August 31, 2010

「瞳の奥の秘密」 熱い国から来た映画  

☆☆ 好き好きだとは思いますが、この主人公の顔、ちょっと暑苦しくないですか。ひげもじゃのラテン系の顔って、クソ暑い夏に見る顔じゃないよなあ、と思ったのは、ぼくだけ?そんな邪心に満ちた気持ちで観たものだから、映画の中で毎日駅に行く男が登場すると、“お前は忠犬ハチ公か”と毒づいたり、“女性の胸元を見ただけで犯人だってわかるなら男はみんな犯人だよな”といきまいたり、ついついチャチャを入れたくなってしまいました。でも、そんなよこしまな考えに囚われず、真面目な態度で接すれば、殺人の被害者女性とその夫、その殺人事件を担当した裁判所の男と女の二つの愛が25年の時を超えて交差する、いたって重厚なサスペンス映画でした。アルゼンチン映画というのもうなずける情熱が映画自体の描写にも登場人物たちの行動にも奥深くうずまいて、なかでも特筆すべきは、女性判事補役のソレダ・ビジャミル。若い時と二十五年後と、それぞれの時代の同一人物を演じているのですが、みごとに演じ分けていて、どちらもまったく違和感がない。
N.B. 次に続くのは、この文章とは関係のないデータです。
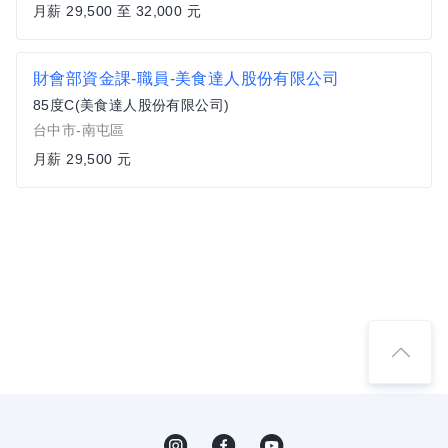
月薪 29,500 至 32,000 元
財會部資金課-職員-美食達人股份有限公司
85度C(美食達人股份有限公司)
台中市-南屯區
月薪 29,500 元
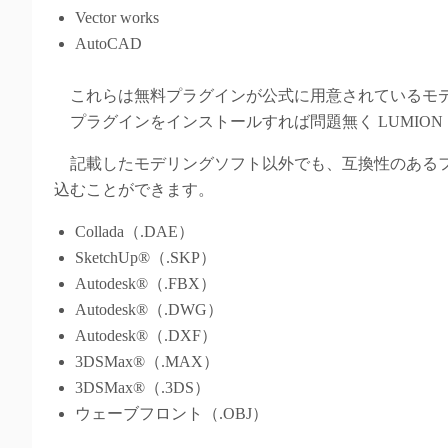
Vector works
AutoCAD
これらは無料プラグインが公式に用意されているモ
プラグインをインストールすれば問題無く LUMION
記載したモデリングソフト以外でも、互換性のあるファ
込むことができます。
Collada（.DAE）
SketchUp®（.SKP）
Autodesk®（.FBX）
Autodesk®（.DWG）
Autodesk®（.DXF）
3DSMax®（.MAX）
3DSMax®（.3DS）
ウェーブフロント（.OBJ）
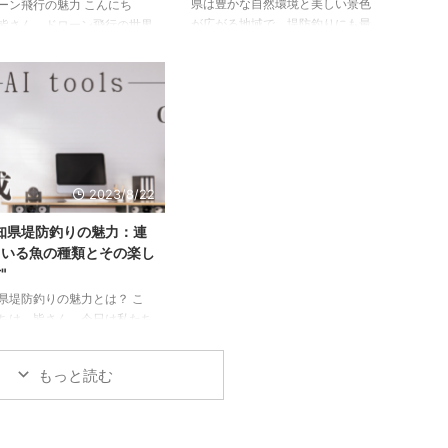
県は豊かな自然環境と美しい景色
ーン飛行の魅力 こんにち
が広がる地域で、堤防釣りにも最
皆さん。ドローン飛行の世界
適なスポットが点在しています。
うこそ！ドローンは、空から
1. 知多半島の堤防 知多半島は愛知
点を提供し、私たちが世界を
県の南部に位置し、多くの釣り愛
新しい方法を提供します。そ
好家に人気のスポットです。特
、写真撮影、映画制作、レー
に、常滑漁港周辺の堤防は夏にな
さらには商品配送まで、さま
るとシーバスやカワハギ、アジな
な用途で使用されています。
どが釣れることで知られていま
し、この新しい趣味に飛び込
す。 2. 三河湾の堤防 三河湾は愛
に、いくつかの重要なルール
2023/8/22
知県の西部に広がる海域で、潮の
解することが重要です。これ
流れが早く魚の回遊が盛んです。
ルールは、あなた自身と他の
知県堤防釣りの魅力：連
ここでは、夏になるとヒラメやマ
の安全を確保し、法律を遵守
ている魚の種類とその楽し
ゴチ、ハマチなどが釣れることが
ためのものです。 飛行禁止
"
あります。特に、豊橋市や岡崎市
の理解 ドローンの飛行は、
県堤防釣りの魅力とは？ こ
周辺の堤防は釣り人に ...
ての場所で許可されているわ
ちは、皆さん。今日は私たち
はありません。特定の地域で
好きな趣味、釣りについてお
しましょう。特に、愛知県の
もっと読む
釣りの魅力について深掘りし
きます。 愛知県は、豊かな
と美しい海岸線を持つ地域で
その中でも、堤防釣りは特に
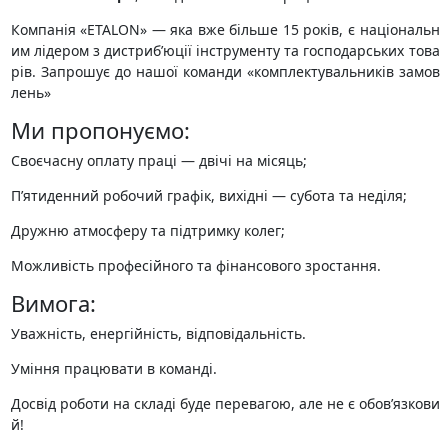
Компанія «ETALON» — яка вже більше 15 років, є національн
им лідером з дистриб’юції інструменту та господарських това
рів. Запрошує до нашої команди «комплектувальників замов
лень»
Ми пропонуємо:
Своєчасну оплату праці — двічі на місяць;
П’ятиденний робочий графік, вихідні — субота та неділя;
Дружню атмосферу та підтримку колег;
Можливість професійного та фінансового зростання.
Вимога:
Уважність, енергійність, відповідальність.
Уміння працювати в команді.
Досвід роботи на складі буде перевагою, але не є обов’язкови
й!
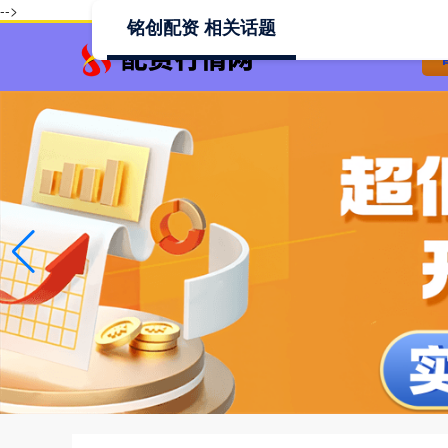
-->
铭创配资 相关话题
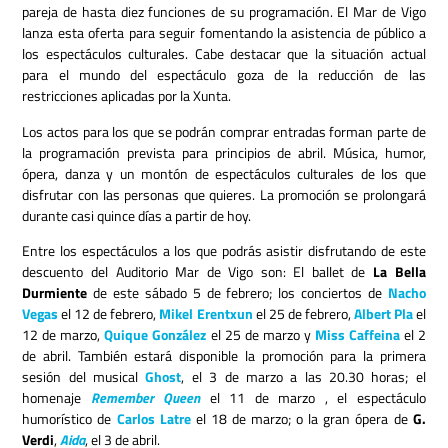
pareja de hasta diez funciones de su programación. El Mar de Vigo
lanza esta oferta para seguir fomentando la asistencia de público a
los espectáculos culturales. Cabe destacar que la situación actual
para el mundo del espectáculo goza de la reducción de las
restricciones aplicadas por la Xunta.
Los actos para los que se podrán comprar entradas forman parte de
la programación prevista para principios de abril. Música, humor,
ópera, danza y un montón de espectáculos culturales de los que
disfrutar con las personas que quieres. La promoción se prolongará
durante casi quince días a partir de hoy.
Entre los espectáculos a los que podrás asistir disfrutando de este
descuento del Auditorio Mar de Vigo son: El ballet de
La Bella
Durmiente
de este sábado 5 de febrero; los conciertos de
Nacho
Vegas
el 12 de febrero,
Mikel Erentxun
el 25 de febrero,
Albert Pla
el
12 de marzo,
Quique González
el 25 de marzo y
Miss Caffeina
el 2
de abril. También estará disponible la promoción para la primera
sesión del musical
Ghost
, el 3 de marzo a las 20.30 horas; el
homenaje
Remember Queen
el 11 de marzo , el espectáculo
humorístico de
Carlos Latre
el 18 de marzo; o la gran ópera de
G.
Verdi
,
Aida
, el 3 de abril.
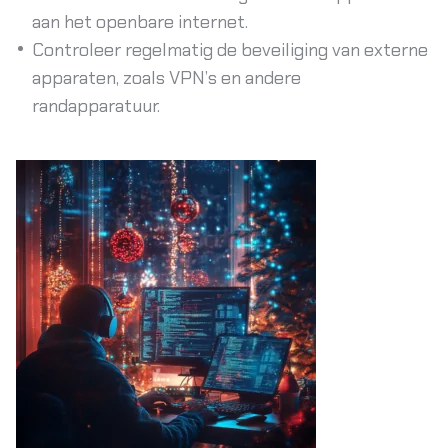
aan het openbare internet.
Controleer regelmatig de beveiliging van externe
apparaten, zoals VPN’s en andere
randapparatuur.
いったい、どっちが本人の年齢に近いのかわからないくらいです。彼女に惚れている主人公が、暑苦しい顔のわりに、自分の気持ちを打ち明けないというのは、もったいない、じれったい。女でなくても、怒るよね。一方で、殺人の犯人がああいう目に遭うというのは、そう驚くほど独自性のあるどんでん返しではないけれど、主人公に向けて最後に発する一言、あの一言には胸を突かれました。たしかに、ああいう目に遭えば、うらみつらみより、ああいうことばが口から出てしまうのかもしれません。こじつけを言えば、主人公だって、声をかけられなかったばかりに恋に逃げられたとも言えるわけですから。サッカー場での追跡劇のような派手な見せ場もある映画ですが、やっぱりあの地味な一言が心に残ります。